*** AVAILABLE RECORDS ***
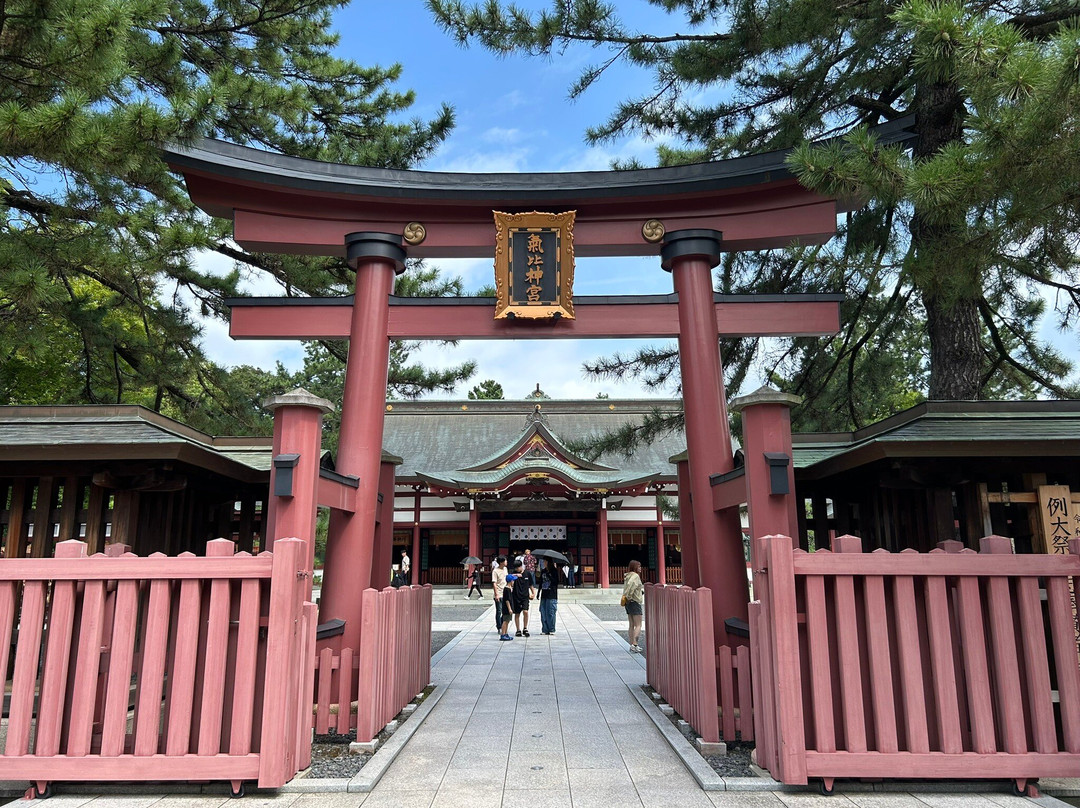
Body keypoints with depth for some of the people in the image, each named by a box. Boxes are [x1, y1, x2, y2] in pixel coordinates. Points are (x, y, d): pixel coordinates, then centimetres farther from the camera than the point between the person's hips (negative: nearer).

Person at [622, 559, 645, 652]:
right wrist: (629, 596, -21)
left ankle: (632, 644, 14)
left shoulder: (628, 576, 13)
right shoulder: (635, 576, -14)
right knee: (638, 625, -6)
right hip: (635, 602, -9)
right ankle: (634, 644, -16)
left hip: (628, 603, 9)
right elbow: (630, 585, -31)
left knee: (632, 625, 12)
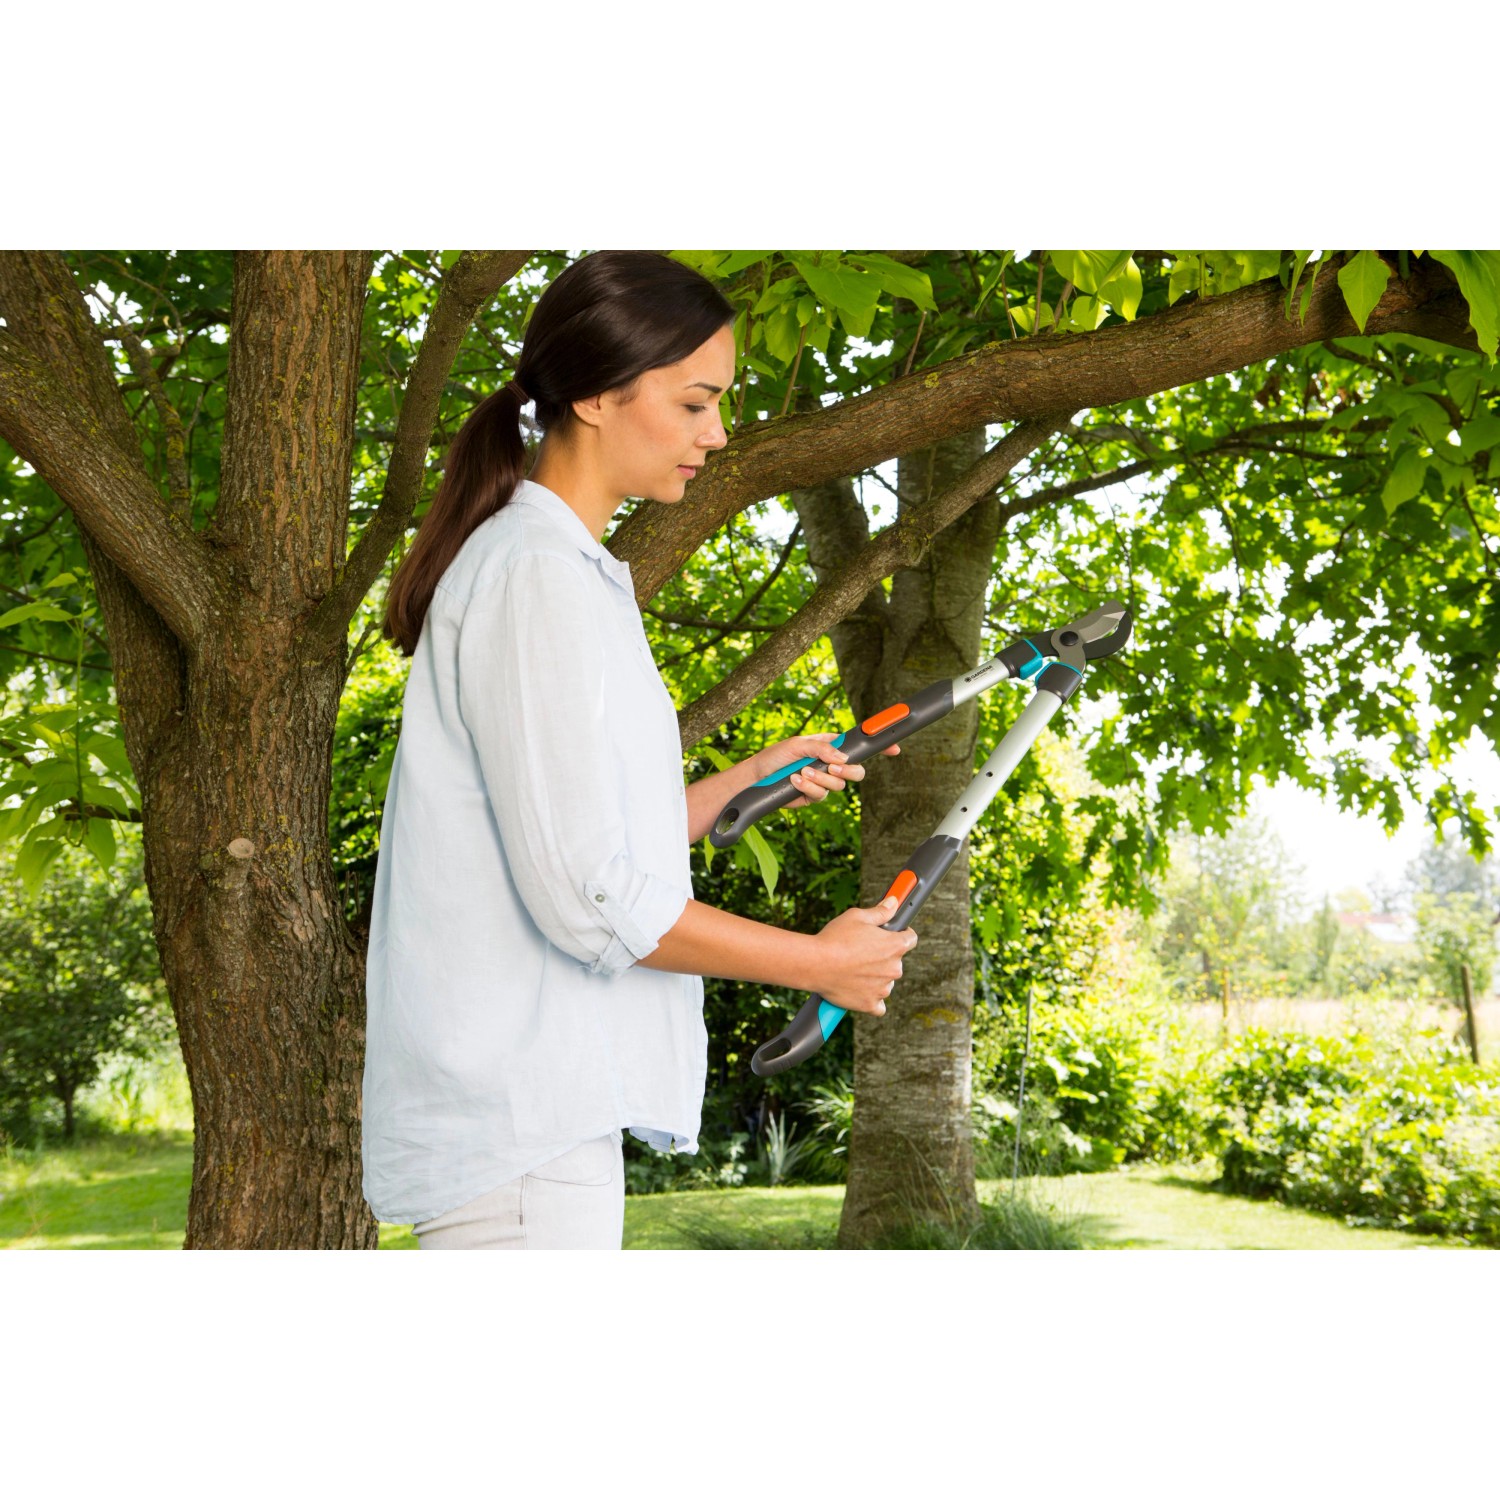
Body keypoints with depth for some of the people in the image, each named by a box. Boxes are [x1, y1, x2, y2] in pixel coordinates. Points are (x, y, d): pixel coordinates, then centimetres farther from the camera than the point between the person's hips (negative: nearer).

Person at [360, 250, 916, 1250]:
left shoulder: (575, 573, 17)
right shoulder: (536, 575, -14)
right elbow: (585, 896, -20)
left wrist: (746, 783, 10)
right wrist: (821, 962, -10)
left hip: (539, 1108, 10)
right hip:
*** End of AVAILABLE RECORDS ***
▶ [TASK BRIEF] With the line containing "right elbow: (585, 896, -20)" as the start and the last line of the listing as the end, restate that stretch word for word and nothing else.

▶ [EXPECTED ANSWER]
right elbow: (585, 896, -20)
left wrist: (746, 783, 10)
right wrist: (821, 962, -10)
left hip: (539, 1108, 10)
right hip:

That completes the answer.